VPNs, or virtual private networks, establish an encrypted connection between a user and the public internet — and they can also mask the location of user, making it appear as if they’re accessing the internet from another state or country.

A number of Texans evidently have a newfound interest in location-spoofing VPN services, coming after Pornhub and other affiliated adult websites on March 14 blocked access to users in the state to protest Texas’ age-verification law requiring pornography sites to institute age-verification measures to ensure only adults 18 and older are able to access them.

A new message displayed Thursday on Pornhub (and other sites operated by parent company Aylo) to users with internet addresses registered to ISPs in Texas explained that it was disabling access to comply with the law. The company claims it has long supported age-verification access measures, but criticized the Texas law as “ineffective, haphazard and dangerous” because it forces users to provide identification every time they visit an adult-content platform rather than verifying users’ ages on their devices.

“Until the real solution is offered, we have made the difficult decision to completely disable access to our website in Texas,” the message on Pornhub and other Aylo sites said. “In doing so, we are complying with the law, as we always do, but hope that governments around the world will implement laws that actually protect the safety and security of users.”

Of the 20 metro areas tracked by Google, the highest search interest in VPNs over that the past seven days was in Dallas-Ft.

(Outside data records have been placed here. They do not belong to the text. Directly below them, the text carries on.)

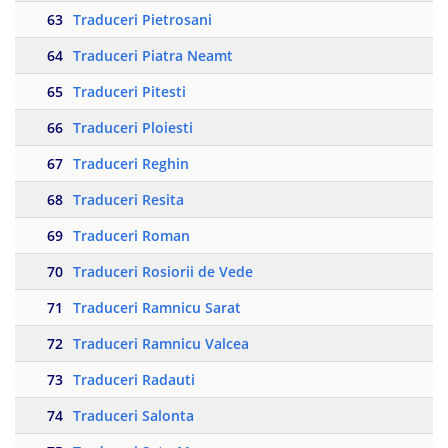
63
Traduceri Pietrosani
64
Traduceri Piatra Neamt
65
Traduceri Pitesti
66
Traduceri Ploiesti
67
Traduceri Reghin
68
Traduceri Resita
69
Traduceri Roman
70
Traduceri Rosiorii de Vede
71
Traduceri Ramnicu Sarat
72
Traduceri Ramnicu Valcea
73
Traduceri Radauti
74
Traduceri Salonta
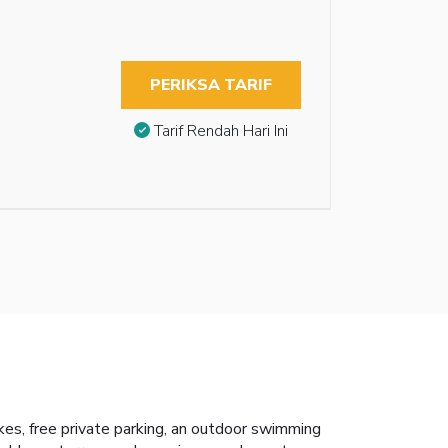
PERIKSA TARIF
Tarif Rendah Hari Ini
kes, free private parking, an outdoor swimming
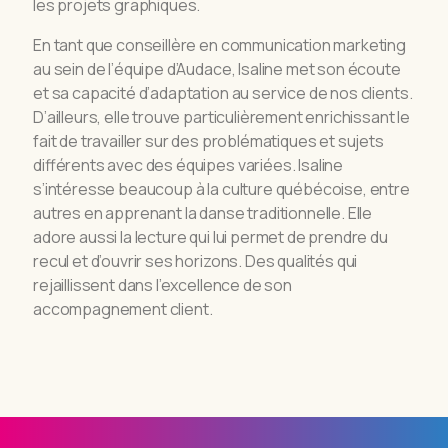
les projets graphiques.
En tant que conseillère en communication marketing
au sein de l’équipe d’Audace, Isaline met son écoute
et sa capacité d’adaptation au service de nos clients.
D’ailleurs, elle trouve particulièrement enrichissant le
fait de travailler sur des problématiques et sujets
différents avec des équipes variées. Isaline
s’intéresse beaucoup à la culture québécoise, entre
autres en apprenant la danse traditionnelle. Elle
adore aussi la lecture qui lui permet de prendre du
recul et d’ouvrir ses horizons. Des qualités qui
rejaillissent dans l’excellence de son
accompagnement client.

Worth, followed by Houston, Austin, Waco-Temple-Bryan and San Antonio.

Here’s the Google Trends chart showing relative search interest in the term “VPN” over the past seven days in Texas:

Aylo is owned by Canadian private-equity firm Ethical Capital Partners, which acquired Pornhub’s predecessor company MindGeek for undisclosed financial terms last year.

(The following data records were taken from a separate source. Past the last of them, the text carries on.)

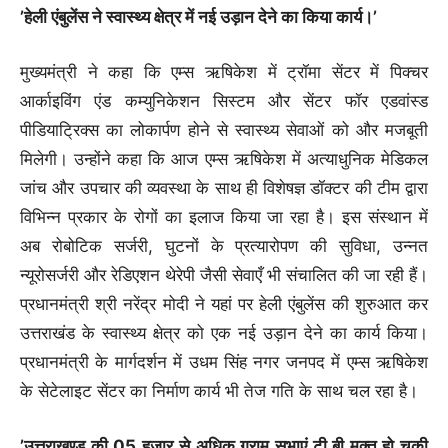
’हेली एंबुलेंस ने स्वास्थ्य क्षेत्र में नई उड़ान देने का किया कार्य।’
मुख्यमंत्री ने कहा कि एम्स ऋषिकेश में ट्रॉमा सेंटर में पिक्चर
आर्काइविंग एंड कम्युनिकेशन सिस्टम और सेंटर फॉर एडवांस्ड
पीडियाट्रिक्स का लोकार्पण होने से स्वास्थ्य सेवाओं को और मजबूती
मिलेगी। उन्होंने कहा कि आज एम्स ऋषिकेश में अत्याधुनिक मेडिकल
जांच और उपचार की व्यवस्था के साथ ही विशेषज्ञ डॉक्टर की टीम द्वारा
विभिन्न प्रकार के रोगों का इलाज किया जा रहा है। इस संस्थान में
अब रोबोटिक सर्जरी, घुटनों के प्रत्यारोपण की सुविधा, उन्नत
न्यूरोसर्जरी और रेडिएशन थेरेपी जैसी सेवाएँ भी संचालित की जा रही हैं।
प्रधानमंत्री श्री नरेंद्र मोदी ने यहां पर हेली एंबुलेंस की शुरुआत कर
उत्तराखंड के स्वास्थ्य क्षेत्र को एक नई उड़ान देने का कार्य किया।
प्रधानमंत्री के मार्गदर्शन में उधम सिंह नगर जनपद में एम्स ऋषिकेश
के सेटेलाइट सेंटर का निर्माण कार्य भी तेज गति के साथ चल रहा है।
’उत्तराखण्ड की 05 हजार से अधिक ग्राम सभाएं टी.बी मुक्त हो चुकी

In a statement, Alex Kekesi, Aylo’s VP of brand and community, said about the situation in Texas: “This is not the end. We are reviewing options and consulting with our legal team… We will continue to fight for our industry and the performers that legally earn a living, and we will continue to appeal through all available judicial recourse to recognize that this law is unconstitutional.”

Pornhub and Aylo’s network of other sites — which include Brazzers, RedTube, YouPorn, Mofos and Reality Kings — are also blocked or restricted in at least seven other U.S. states where similar laws have been enacted: Arkansas, Louisiana, Mississippi, Montana, North Carolina, Virginia and Utah.